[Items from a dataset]

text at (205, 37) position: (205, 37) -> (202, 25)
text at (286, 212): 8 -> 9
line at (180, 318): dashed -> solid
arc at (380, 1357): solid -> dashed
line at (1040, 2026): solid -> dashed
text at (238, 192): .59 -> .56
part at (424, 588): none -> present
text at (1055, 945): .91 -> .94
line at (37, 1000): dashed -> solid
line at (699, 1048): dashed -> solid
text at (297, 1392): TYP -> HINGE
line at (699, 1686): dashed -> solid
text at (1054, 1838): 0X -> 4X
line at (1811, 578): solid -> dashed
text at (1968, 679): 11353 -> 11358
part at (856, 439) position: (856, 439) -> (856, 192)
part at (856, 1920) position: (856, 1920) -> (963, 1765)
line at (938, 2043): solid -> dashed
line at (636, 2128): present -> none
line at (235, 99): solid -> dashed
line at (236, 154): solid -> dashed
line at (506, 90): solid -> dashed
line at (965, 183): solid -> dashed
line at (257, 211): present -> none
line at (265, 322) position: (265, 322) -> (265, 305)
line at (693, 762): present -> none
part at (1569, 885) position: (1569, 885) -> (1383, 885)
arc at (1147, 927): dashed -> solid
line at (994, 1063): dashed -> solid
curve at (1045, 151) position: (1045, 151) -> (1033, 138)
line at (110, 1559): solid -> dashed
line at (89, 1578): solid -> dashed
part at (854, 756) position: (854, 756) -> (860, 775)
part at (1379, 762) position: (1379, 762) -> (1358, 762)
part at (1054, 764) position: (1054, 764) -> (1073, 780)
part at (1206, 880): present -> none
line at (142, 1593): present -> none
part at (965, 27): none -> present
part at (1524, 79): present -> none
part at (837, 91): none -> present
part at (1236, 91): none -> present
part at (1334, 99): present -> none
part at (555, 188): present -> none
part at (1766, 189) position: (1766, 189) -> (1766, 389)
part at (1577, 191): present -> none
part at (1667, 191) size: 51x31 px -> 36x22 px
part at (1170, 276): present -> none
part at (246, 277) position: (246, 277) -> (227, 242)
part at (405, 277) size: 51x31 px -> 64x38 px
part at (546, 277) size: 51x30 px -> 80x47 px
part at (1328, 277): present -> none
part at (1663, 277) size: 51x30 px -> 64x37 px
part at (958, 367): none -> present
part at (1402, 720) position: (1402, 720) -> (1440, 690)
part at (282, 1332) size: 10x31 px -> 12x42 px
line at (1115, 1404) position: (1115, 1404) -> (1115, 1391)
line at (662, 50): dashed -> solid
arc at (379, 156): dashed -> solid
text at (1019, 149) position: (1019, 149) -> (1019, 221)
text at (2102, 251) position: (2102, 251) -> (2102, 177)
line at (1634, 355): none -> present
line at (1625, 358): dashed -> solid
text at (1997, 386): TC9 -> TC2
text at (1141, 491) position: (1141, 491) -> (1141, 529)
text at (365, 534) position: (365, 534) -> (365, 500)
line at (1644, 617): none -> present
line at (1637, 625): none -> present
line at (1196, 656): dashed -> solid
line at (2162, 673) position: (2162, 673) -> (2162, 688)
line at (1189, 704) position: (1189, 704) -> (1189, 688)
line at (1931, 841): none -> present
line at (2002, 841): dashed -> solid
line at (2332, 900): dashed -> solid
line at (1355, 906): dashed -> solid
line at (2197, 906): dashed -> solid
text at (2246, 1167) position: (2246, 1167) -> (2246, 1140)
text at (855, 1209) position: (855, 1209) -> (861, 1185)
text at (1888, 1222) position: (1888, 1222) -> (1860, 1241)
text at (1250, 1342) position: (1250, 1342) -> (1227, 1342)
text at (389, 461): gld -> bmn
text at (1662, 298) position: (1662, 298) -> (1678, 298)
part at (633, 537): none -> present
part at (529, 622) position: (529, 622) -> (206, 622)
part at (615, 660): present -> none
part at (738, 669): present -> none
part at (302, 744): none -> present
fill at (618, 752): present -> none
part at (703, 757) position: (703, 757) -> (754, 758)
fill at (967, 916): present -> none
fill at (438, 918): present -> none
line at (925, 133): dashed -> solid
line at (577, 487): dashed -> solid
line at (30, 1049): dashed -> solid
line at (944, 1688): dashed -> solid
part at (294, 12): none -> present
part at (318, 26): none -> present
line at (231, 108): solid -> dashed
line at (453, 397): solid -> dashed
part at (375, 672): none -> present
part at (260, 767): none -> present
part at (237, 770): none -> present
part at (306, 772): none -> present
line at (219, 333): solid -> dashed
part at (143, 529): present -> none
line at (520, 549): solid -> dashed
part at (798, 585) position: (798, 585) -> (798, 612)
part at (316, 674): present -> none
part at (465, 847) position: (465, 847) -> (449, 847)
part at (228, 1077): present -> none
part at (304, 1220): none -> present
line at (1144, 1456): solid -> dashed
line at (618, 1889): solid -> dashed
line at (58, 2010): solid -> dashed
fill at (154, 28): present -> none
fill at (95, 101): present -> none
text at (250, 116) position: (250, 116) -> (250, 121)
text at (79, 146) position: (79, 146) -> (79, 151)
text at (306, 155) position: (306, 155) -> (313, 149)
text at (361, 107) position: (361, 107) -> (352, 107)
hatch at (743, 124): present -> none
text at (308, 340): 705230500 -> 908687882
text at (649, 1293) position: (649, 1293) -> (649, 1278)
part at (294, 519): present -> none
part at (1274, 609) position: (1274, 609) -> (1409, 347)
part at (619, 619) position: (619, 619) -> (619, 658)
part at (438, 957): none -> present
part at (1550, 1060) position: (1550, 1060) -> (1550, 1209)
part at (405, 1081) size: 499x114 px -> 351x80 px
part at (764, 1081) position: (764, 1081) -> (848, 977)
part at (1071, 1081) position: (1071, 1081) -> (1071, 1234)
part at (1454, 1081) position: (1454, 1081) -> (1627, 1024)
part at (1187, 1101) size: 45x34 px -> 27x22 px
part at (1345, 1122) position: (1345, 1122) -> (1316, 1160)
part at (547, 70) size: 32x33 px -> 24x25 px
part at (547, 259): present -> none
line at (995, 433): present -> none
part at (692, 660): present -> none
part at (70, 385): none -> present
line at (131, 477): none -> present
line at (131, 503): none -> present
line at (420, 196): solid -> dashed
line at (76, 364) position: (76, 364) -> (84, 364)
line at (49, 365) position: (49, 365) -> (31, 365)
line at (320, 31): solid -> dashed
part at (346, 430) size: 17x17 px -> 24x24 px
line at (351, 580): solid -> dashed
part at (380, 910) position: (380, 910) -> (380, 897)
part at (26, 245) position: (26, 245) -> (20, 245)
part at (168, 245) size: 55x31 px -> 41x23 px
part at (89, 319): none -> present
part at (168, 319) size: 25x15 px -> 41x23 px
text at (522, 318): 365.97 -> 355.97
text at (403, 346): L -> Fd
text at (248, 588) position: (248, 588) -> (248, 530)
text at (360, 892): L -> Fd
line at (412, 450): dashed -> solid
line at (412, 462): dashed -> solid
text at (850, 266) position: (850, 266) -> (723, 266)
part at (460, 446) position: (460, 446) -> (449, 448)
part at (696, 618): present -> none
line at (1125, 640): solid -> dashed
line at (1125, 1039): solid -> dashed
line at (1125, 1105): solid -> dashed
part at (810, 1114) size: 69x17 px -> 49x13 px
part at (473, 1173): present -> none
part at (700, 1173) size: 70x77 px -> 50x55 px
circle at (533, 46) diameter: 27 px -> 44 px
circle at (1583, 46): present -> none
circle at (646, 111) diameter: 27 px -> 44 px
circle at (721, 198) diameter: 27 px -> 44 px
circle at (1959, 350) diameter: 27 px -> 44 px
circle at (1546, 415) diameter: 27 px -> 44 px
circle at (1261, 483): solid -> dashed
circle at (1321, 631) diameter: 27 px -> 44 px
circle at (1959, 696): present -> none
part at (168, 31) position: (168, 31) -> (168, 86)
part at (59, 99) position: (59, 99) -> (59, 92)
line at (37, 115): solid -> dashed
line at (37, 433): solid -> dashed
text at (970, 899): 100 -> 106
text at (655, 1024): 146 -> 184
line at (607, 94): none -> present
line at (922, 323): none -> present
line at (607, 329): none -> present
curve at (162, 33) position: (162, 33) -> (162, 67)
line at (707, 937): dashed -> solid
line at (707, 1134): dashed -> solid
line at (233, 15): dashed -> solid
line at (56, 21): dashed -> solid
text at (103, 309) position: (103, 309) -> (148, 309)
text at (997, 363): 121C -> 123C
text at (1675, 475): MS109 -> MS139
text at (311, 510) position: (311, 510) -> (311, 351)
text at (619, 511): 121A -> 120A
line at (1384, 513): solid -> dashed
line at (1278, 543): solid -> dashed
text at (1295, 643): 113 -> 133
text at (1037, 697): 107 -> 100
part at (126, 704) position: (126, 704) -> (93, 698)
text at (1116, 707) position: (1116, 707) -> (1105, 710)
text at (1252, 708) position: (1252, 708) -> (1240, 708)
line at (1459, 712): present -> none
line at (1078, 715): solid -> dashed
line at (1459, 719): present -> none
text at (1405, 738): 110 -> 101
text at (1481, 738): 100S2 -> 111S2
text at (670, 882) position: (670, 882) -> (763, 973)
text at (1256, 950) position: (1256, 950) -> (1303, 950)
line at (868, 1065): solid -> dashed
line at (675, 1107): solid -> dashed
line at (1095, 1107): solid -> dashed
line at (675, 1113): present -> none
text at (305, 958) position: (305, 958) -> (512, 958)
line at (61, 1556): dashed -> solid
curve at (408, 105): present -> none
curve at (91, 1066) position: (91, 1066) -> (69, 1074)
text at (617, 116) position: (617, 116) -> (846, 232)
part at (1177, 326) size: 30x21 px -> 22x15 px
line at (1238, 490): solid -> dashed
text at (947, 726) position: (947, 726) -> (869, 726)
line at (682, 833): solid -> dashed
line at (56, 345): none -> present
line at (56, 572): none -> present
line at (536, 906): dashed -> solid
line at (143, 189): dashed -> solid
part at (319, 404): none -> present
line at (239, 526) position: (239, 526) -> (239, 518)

◆ **Work required**: Please copy the stretch from the start of the data through the line containing "line at (699, 1686): dashed -> solid", keeping every line unchanged.

◆ **Answer to this problem**:
text at (205, 37) position: (205, 37) -> (202, 25)
text at (286, 212): 8 -> 9
line at (180, 318): dashed -> solid
arc at (380, 1357): solid -> dashed
line at (1040, 2026): solid -> dashed
text at (238, 192): .59 -> .56
part at (424, 588): none -> present
text at (1055, 945): .91 -> .94
line at (37, 1000): dashed -> solid
line at (699, 1048): dashed -> solid
text at (297, 1392): TYP -> HINGE
line at (699, 1686): dashed -> solid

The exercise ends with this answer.